The reworked fiscal plans for the next six years show a slightly lower government debt track than the forecasts produced in June, meaning Labour expects to reduce net government debt, including the assets of the New Zealand Superannuation fund, more quickly than National's forecasts, with net debt reaching 3 percent of Gross Domestic Product in 2020/21.
The 3 per cent was "symbolically important" because that was the level of debt prevailing when Labour left office in 2008. It rose under National because of the economic recession, tax cuts, and the one-off costs of the Canterbury earthquakes, although National expects debt under its fiscal policy to fall to 4.9 percent of GDP by 2020/21.

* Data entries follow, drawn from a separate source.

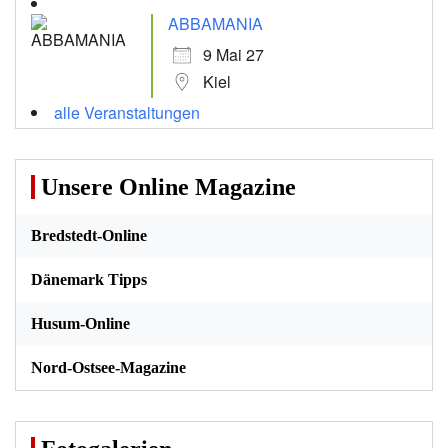
ABBAMANIA
9 Mai 27
Kiel
alle Veranstaltungen
Unsere Online Magazine
Bredstedt-Online
Dänemark Tipps
Husum-Online
Nord-Ostsee-Magazine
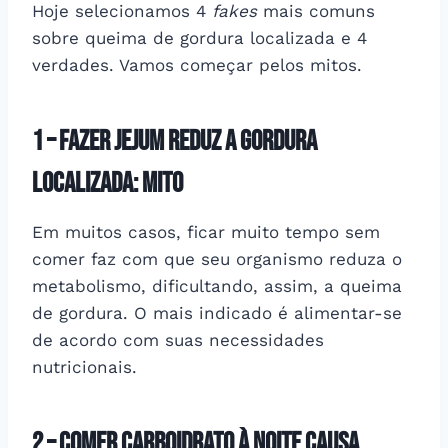
Hoje selecionamos 4
fakes
mais comuns
sobre queima de gordura localizada e 4
verdades.
Vamos começar pelos mitos.
1 –
fazer jejum reduz a gordura
localizada
: mITO
Em muitos casos, ficar muito tempo sem
comer faz com que seu organismo reduza o
metabolismo, dificultando, assim, a queima
de gordura. O mais indicado é alimentar-se
de acordo com suas necessidades
nutricionais.
2 –
comer carboidrato à noite causa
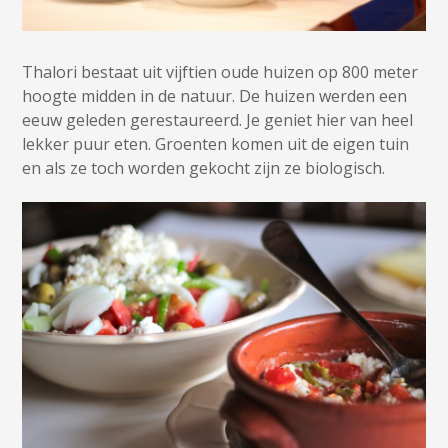
Thalori bestaat uit vijftien oude huizen op 800 meter
hoogte midden in de natuur. De huizen werden een
eeuw geleden gerestaureerd. Je geniet hier van heel
lekker puur eten. Groenten komen uit de eigen tuin
en als ze toch worden gekocht zijn ze biologisch.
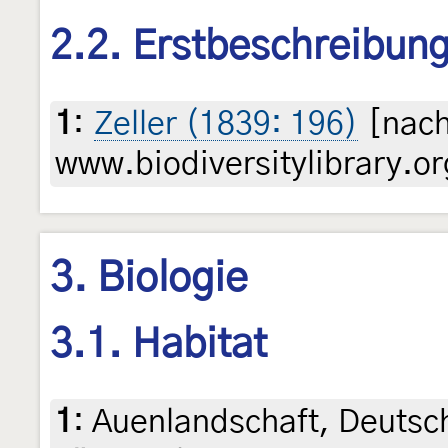
2.2. Erstbeschreibun
1
:
Zeller (1839: 196)
[nach
www.biodiversitylibrary.or
3. Biologie
3.1. Habitat
1
:
Auenlandschaft, Deutsch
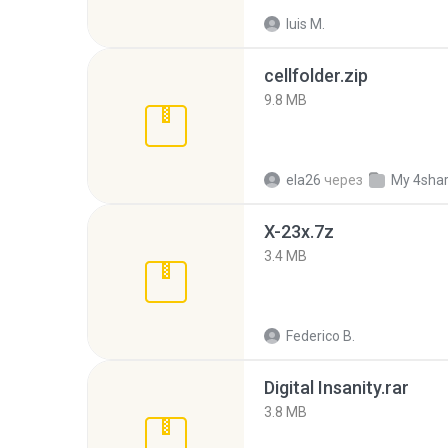
luis M.
cellfolder.zip
9.8 MB
ela26
через
My 4sha
X-23x.7z
3.4 MB
Federico B.
Digital Insanity.rar
3.8 MB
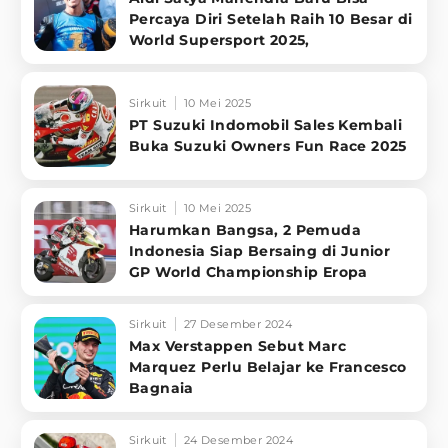
Percaya Diri Setelah Raih 10 Besar di
World Supersport 2025,
Sirkuit
10 Mei 2025
PT Suzuki Indomobil Sales Kembali
Buka Suzuki Owners Fun Race 2025
Sirkuit
10 Mei 2025
Harumkan Bangsa, 2 Pemuda
Indonesia Siap Bersaing di Junior
GP World Championship Eropa
Sirkuit
27 Desember 2024
Max Verstappen Sebut Marc
Marquez Perlu Belajar ke Francesco
Bagnaia
Sirkuit
24 Desember 2024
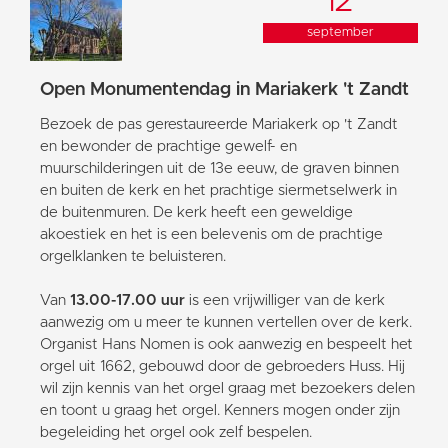
12
september
Open Monumentendag in Mariakerk 't Zandt
Bezoek de pas gerestaureerde Mariakerk op 't Zandt
en bewonder de prachtige gewelf- en
muurschilderingen uit de 13e eeuw, de graven binnen
en buiten de kerk en het prachtige siermetselwerk in
de buitenmuren. De kerk heeft een geweldige
akoestiek en het is een belevenis om de prachtige
orgelklanken te beluisteren.
Van
13.00-17.00 uur
is een vrijwilliger van de kerk
aanwezig om u meer te kunnen vertellen over de kerk.
Organist Hans Nomen is ook aanwezig en bespeelt het
orgel uit 1662, gebouwd door de gebroeders Huss. Hij
wil zijn kennis van het orgel graag met bezoekers delen
en toont u graag het orgel. Kenners mogen onder zijn
begeleiding het orgel ook zelf bespelen.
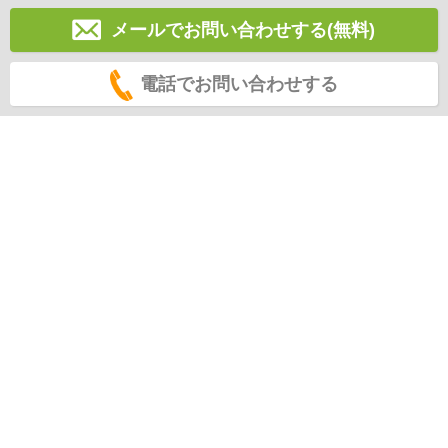
メールでお問い合わせする(無料)
電話でお問い合わせする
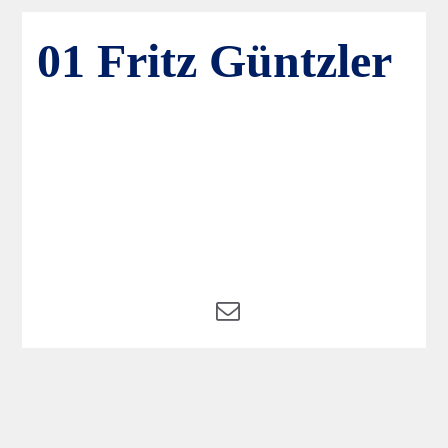
01 Fritz Güntzler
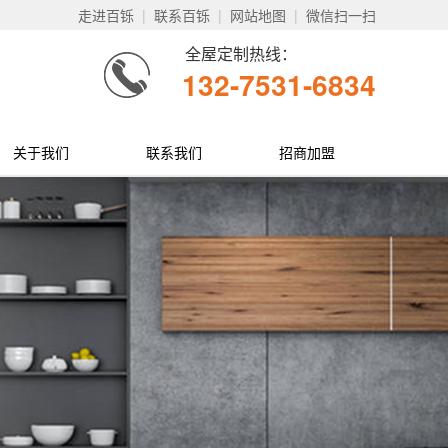
走进百铄
|
联系百铄
|
网站地图
|
微信扫一扫
全屋定制热线：
132-7531-6834
关于我们
联系我们
招商加盟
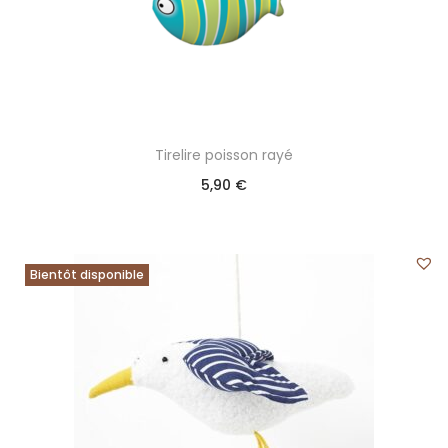
Tirelire poisson rayé
5,90
€
Bientôt disponible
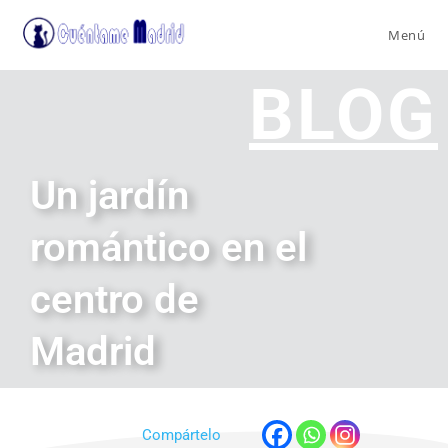
Menú
BLOG
Un jardín
romántico en el
centro de
Madrid
Compártelo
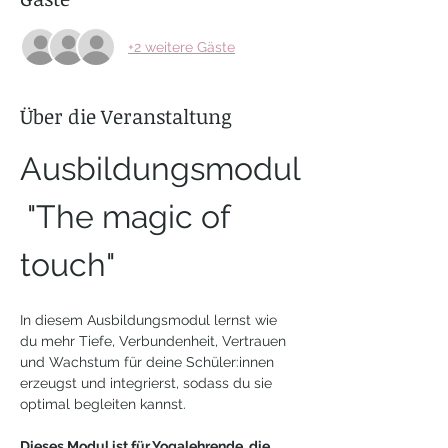
+2 weitere Gäste
Über die Veranstaltung
Ausbildungsmodul
 "The magic of 
touch"
In diesem Ausbildungsmodul lernst wie 
du mehr Tiefe, Verbundenheit, Vertrauen 
und Wachstum für deine Schüler:innen 
erzeugst und integrierst, sodass du sie 
optimal begleiten kannst. 
Dieses Modul ist für Yogalehrende, die 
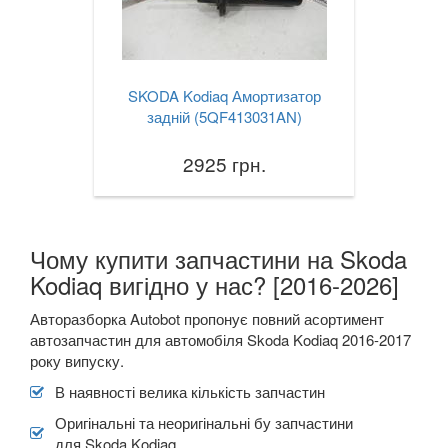
SKODA Kodiaq Амортизатор
задній (5QF413031AN)
2925 грн.
Чому купити запчастини на Skoda
Kodiaq вигідно у нас? [2016-2026]
Авторазборка Autobot пропонує повний асортимент
автозапчастин для автомобіля Skoda Kodiaq 2016-2017
року випуску.
В наявності велика кількість запчастин
Оригінальні та неоригінальні бу запчастини
для Skoda Kodiaq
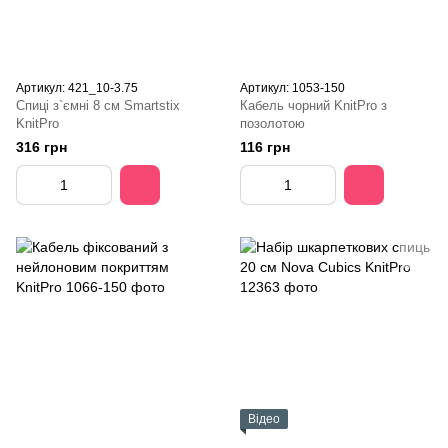
Артикул: 421_10-3.75
Артикул: 1053-150
Спиці з`ємні 8 см Smartstix
Кабель чорний KnitPro з
KnitPro
позолотою
316 грн
116 грн
Відео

Labour's plan also assumes $100 million a year of additional new spending for its partners in government, most likely the Green Party, with whom Labour is aligned on several policies.
The Labour plan is heavily predicated on raising substantially more tax than the National-led government's forecasts assume, with the top personal income tax rate rising to 36 percent, backed up by raising the tax rate applying to income from trusts, a capital gains raising $1 billion by 2020/21, and new revenue from more aggressively targeting tax avoidance, especially by multi-national companies, and ring-fencing losses to prevent losses in one company being easily applied to the activities of another. The latter initiatives are expected to raise $335 million by 2020/21.
The revised plan updates the fiscal projections first published in June and are a key plank in Labour's claim to be fiscally responsible, forecasting a lower spending track and faster debt reduction than the forecast under the National-led government's forecasts.
It also includes two major new capital spending items worth $2.1 billion a year, to resume contributions to the New Zealand Superannuation Fund, which National suspended after the global financial crisis in 2008, and a revolving fund to pay for its KiwiBuild plan to construct and sell 10,000 affordable homes a year.